[Start of section]
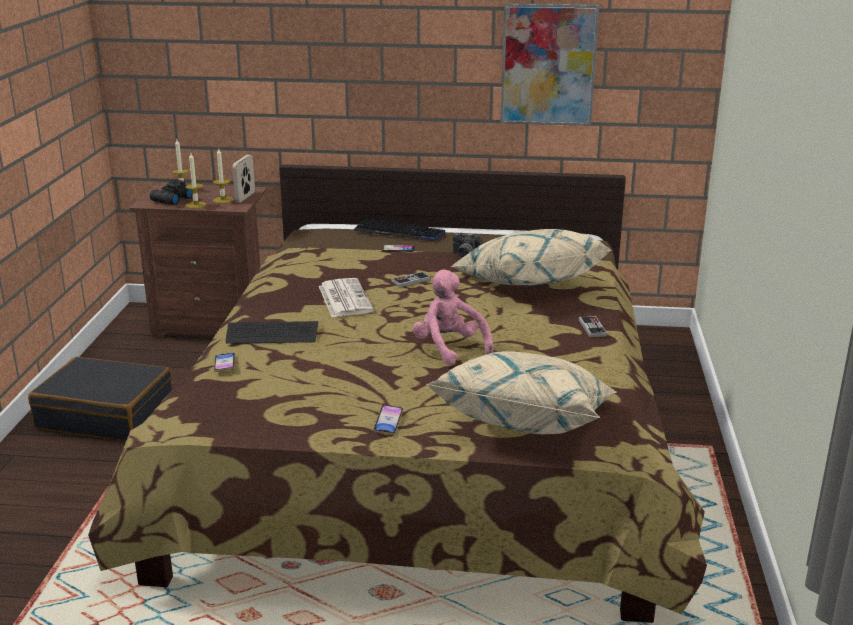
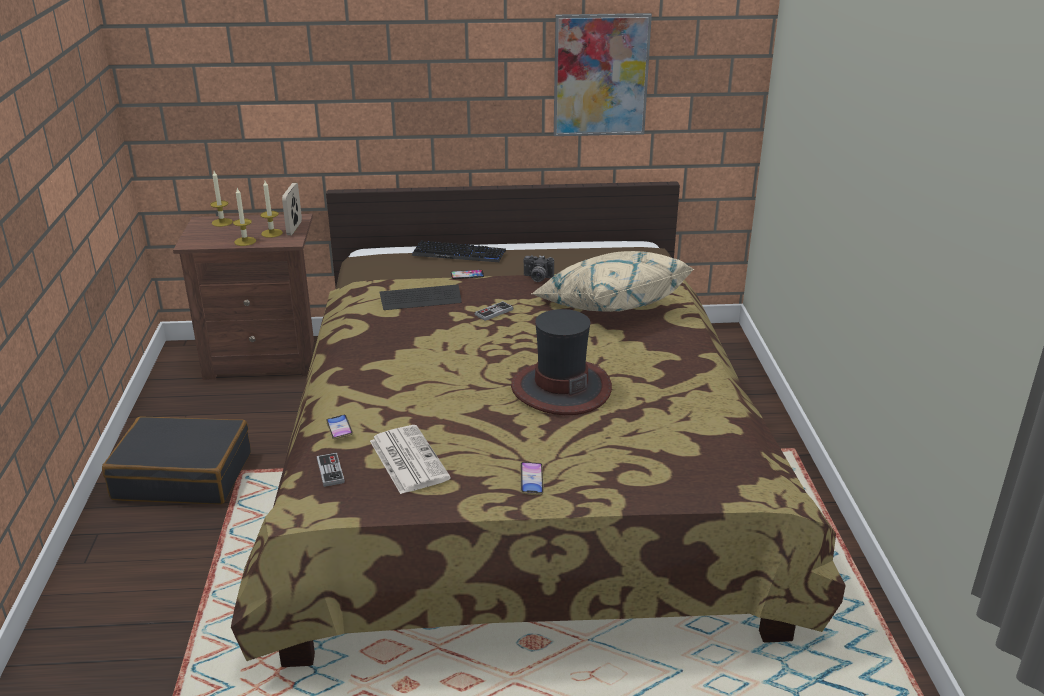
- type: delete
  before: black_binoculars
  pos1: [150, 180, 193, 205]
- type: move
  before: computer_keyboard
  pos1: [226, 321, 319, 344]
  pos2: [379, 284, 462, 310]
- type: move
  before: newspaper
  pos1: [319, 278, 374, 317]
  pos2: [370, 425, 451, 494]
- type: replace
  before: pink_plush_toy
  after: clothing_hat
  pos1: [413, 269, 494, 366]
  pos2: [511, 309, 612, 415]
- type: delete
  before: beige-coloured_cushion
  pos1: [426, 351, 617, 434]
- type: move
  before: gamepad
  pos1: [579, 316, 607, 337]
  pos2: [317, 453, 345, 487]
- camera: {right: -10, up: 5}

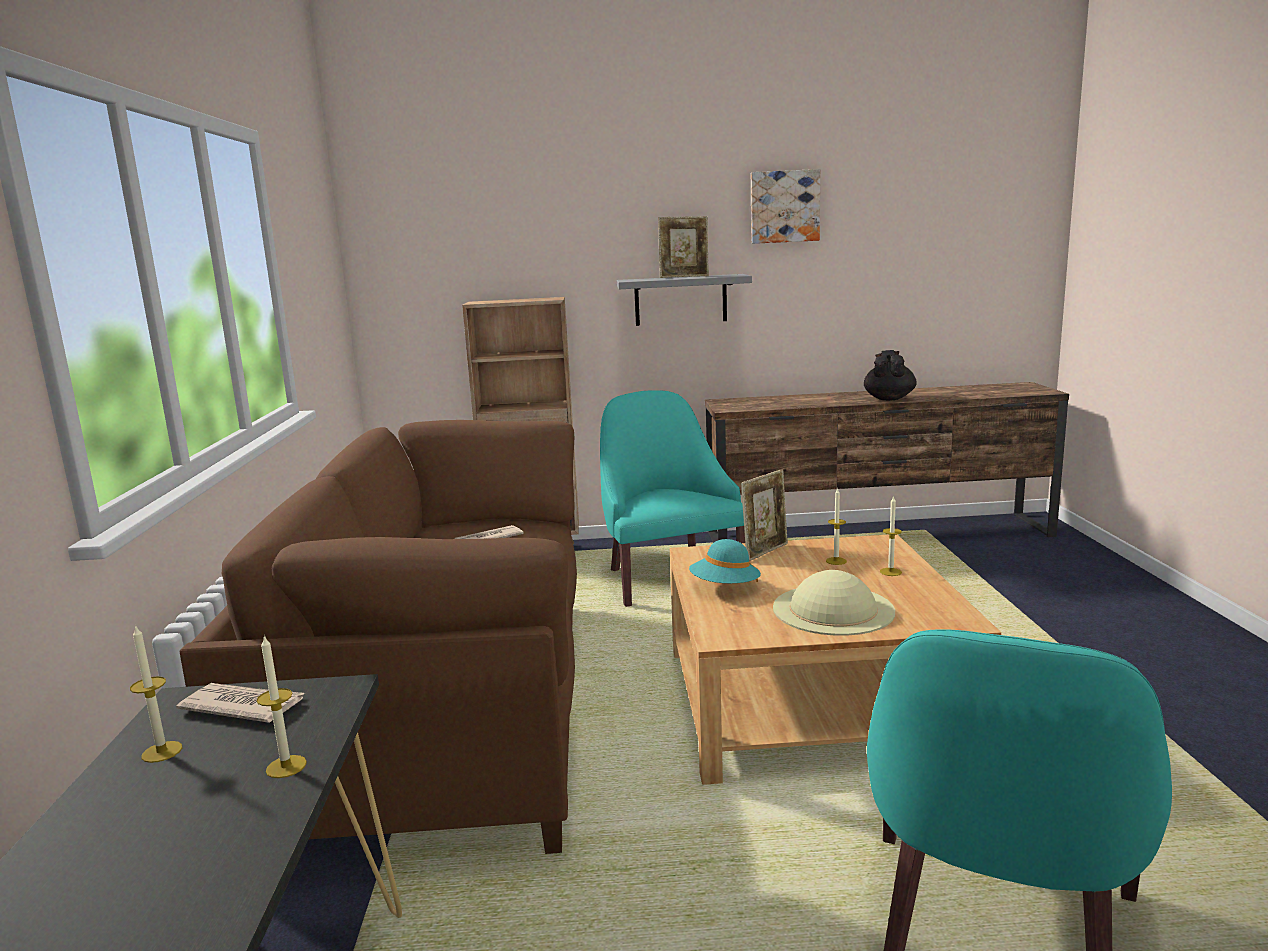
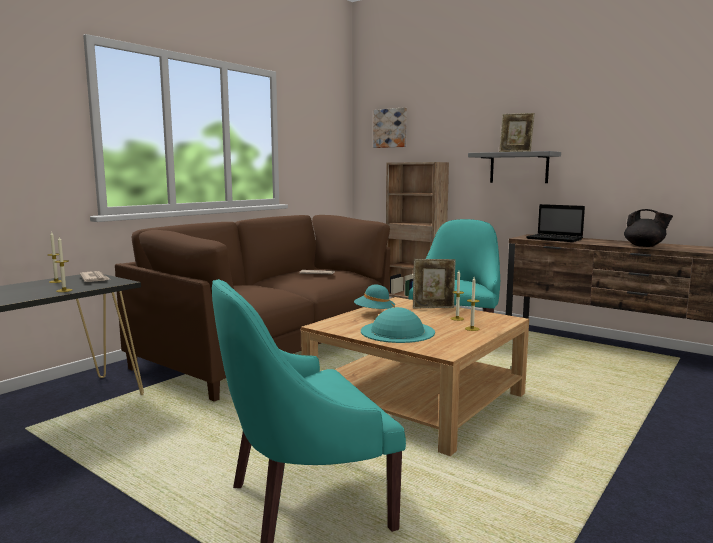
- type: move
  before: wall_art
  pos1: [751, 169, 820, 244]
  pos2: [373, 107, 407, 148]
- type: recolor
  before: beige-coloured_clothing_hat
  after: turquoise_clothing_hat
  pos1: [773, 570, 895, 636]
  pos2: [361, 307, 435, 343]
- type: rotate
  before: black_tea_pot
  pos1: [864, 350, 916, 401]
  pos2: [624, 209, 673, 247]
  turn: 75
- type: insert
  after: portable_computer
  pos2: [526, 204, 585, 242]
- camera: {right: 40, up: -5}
[End of section]
[Start of section]
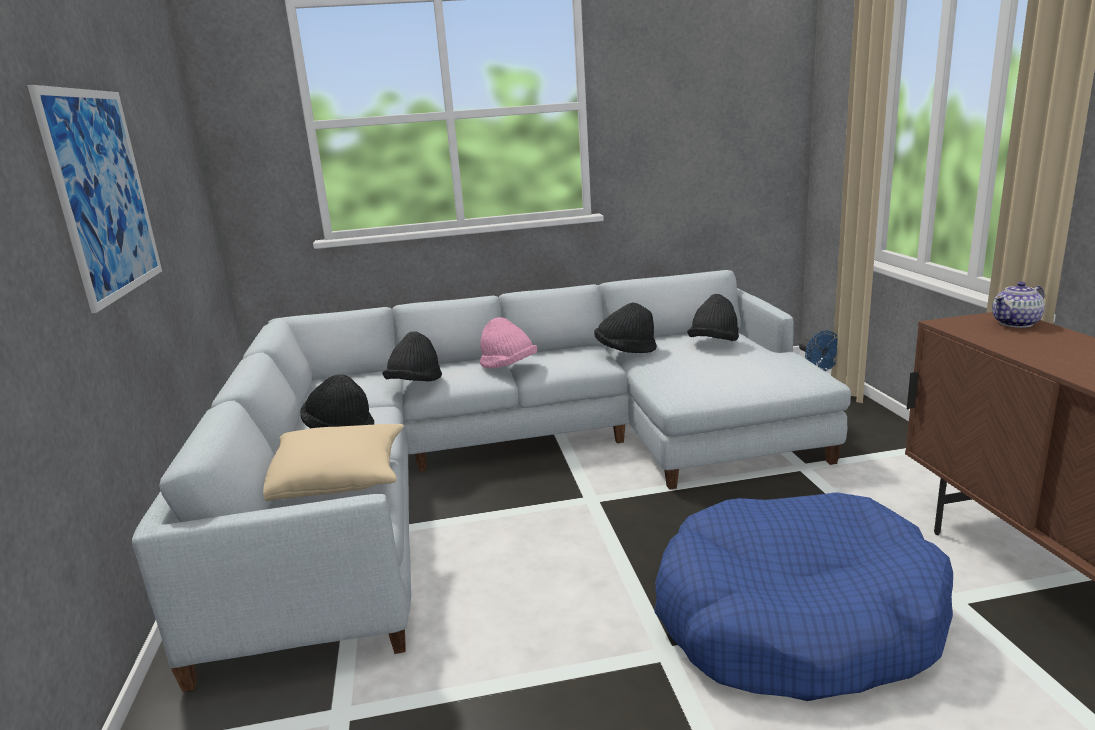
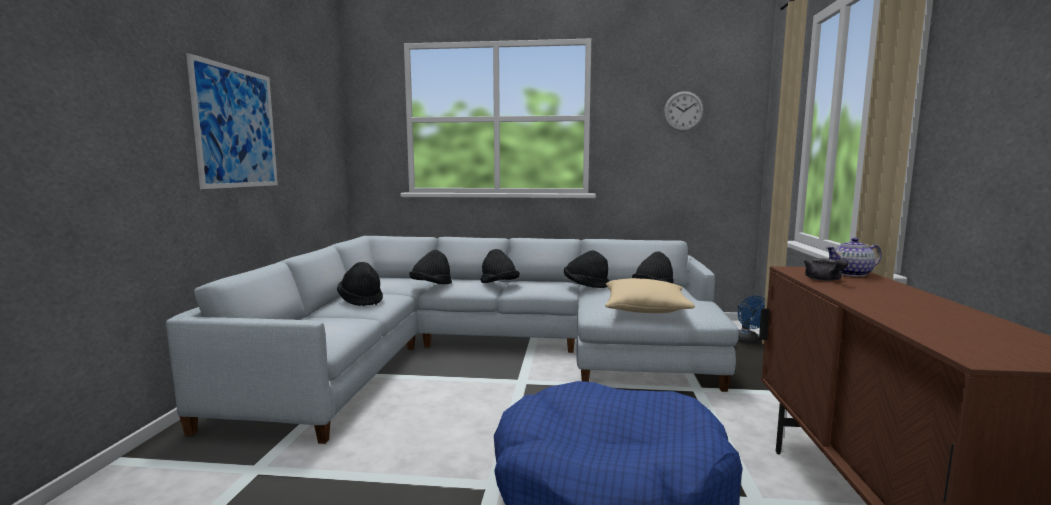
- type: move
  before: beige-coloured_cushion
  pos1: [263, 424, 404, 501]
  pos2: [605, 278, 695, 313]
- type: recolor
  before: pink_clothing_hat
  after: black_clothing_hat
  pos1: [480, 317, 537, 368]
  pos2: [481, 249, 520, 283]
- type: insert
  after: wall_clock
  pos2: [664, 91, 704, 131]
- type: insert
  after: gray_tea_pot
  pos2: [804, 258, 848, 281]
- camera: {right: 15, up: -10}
[End of section]
[Start of section]
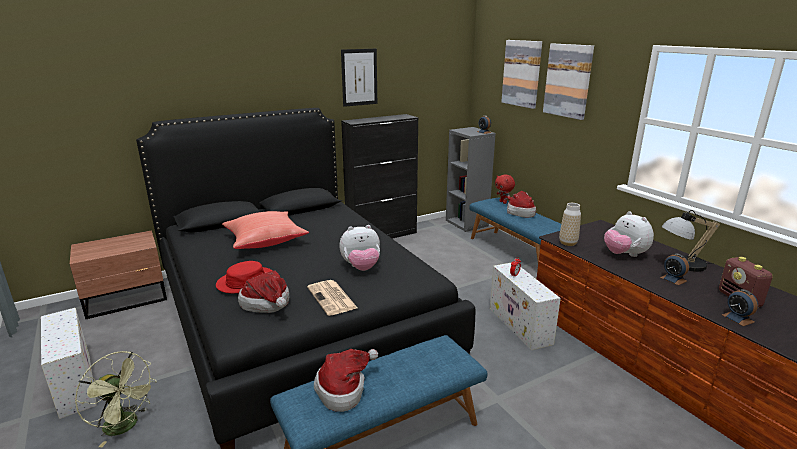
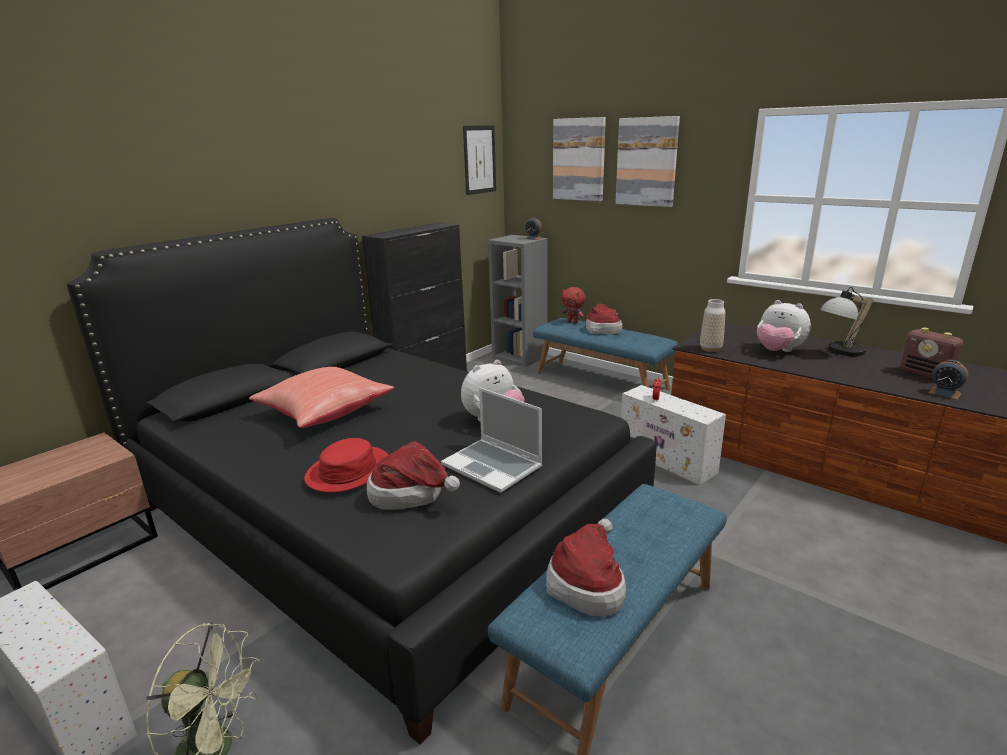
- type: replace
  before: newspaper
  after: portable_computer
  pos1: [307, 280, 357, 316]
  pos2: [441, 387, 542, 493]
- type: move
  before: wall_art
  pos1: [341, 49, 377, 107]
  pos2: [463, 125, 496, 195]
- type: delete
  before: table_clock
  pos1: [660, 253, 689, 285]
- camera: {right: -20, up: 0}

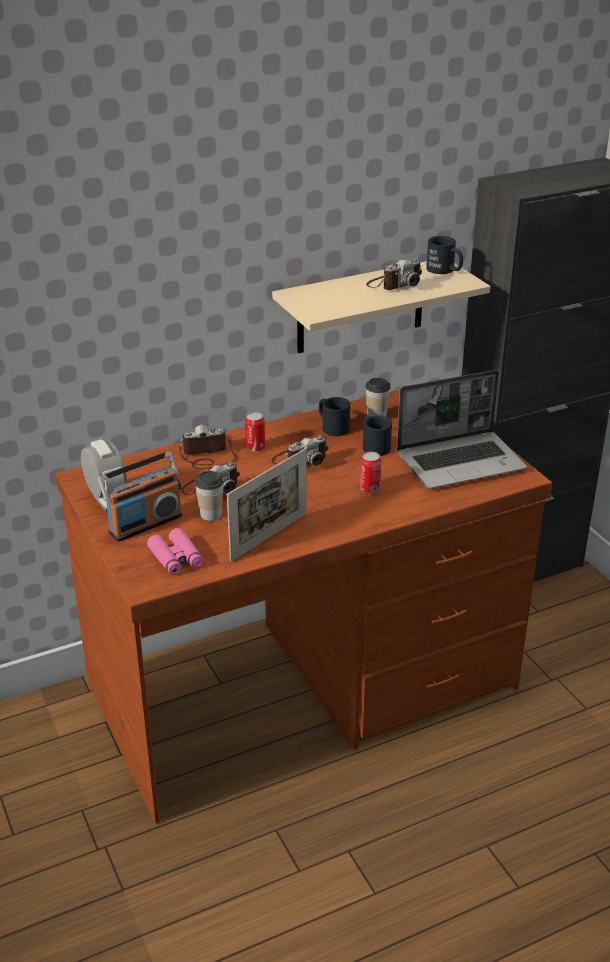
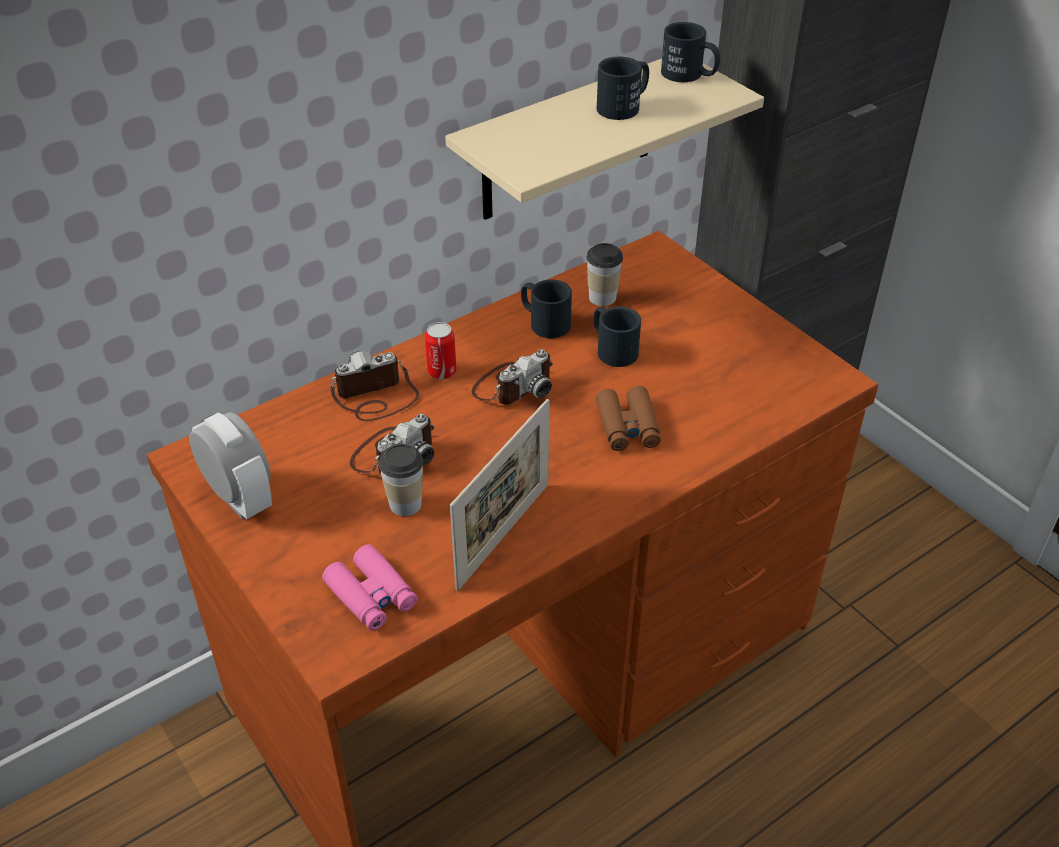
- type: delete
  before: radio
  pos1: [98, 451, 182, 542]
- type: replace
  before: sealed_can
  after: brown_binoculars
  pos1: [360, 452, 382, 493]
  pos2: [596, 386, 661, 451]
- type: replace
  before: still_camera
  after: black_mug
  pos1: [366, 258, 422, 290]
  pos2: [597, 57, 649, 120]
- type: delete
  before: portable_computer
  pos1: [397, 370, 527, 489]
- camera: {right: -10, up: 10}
[End of section]
→ **WHAT THE TASK REQUIRES**
Output the material above exactly, but only from the line that carries "pos1: [426, 351, 617, 434]" through the line that carries "pos2: [317, 453, 345, 487]".

→ **REPLY TO THE EXERCISE**
  pos1: [426, 351, 617, 434]
- type: move
  before: gamepad
  pos1: [579, 316, 607, 337]
  pos2: [317, 453, 345, 487]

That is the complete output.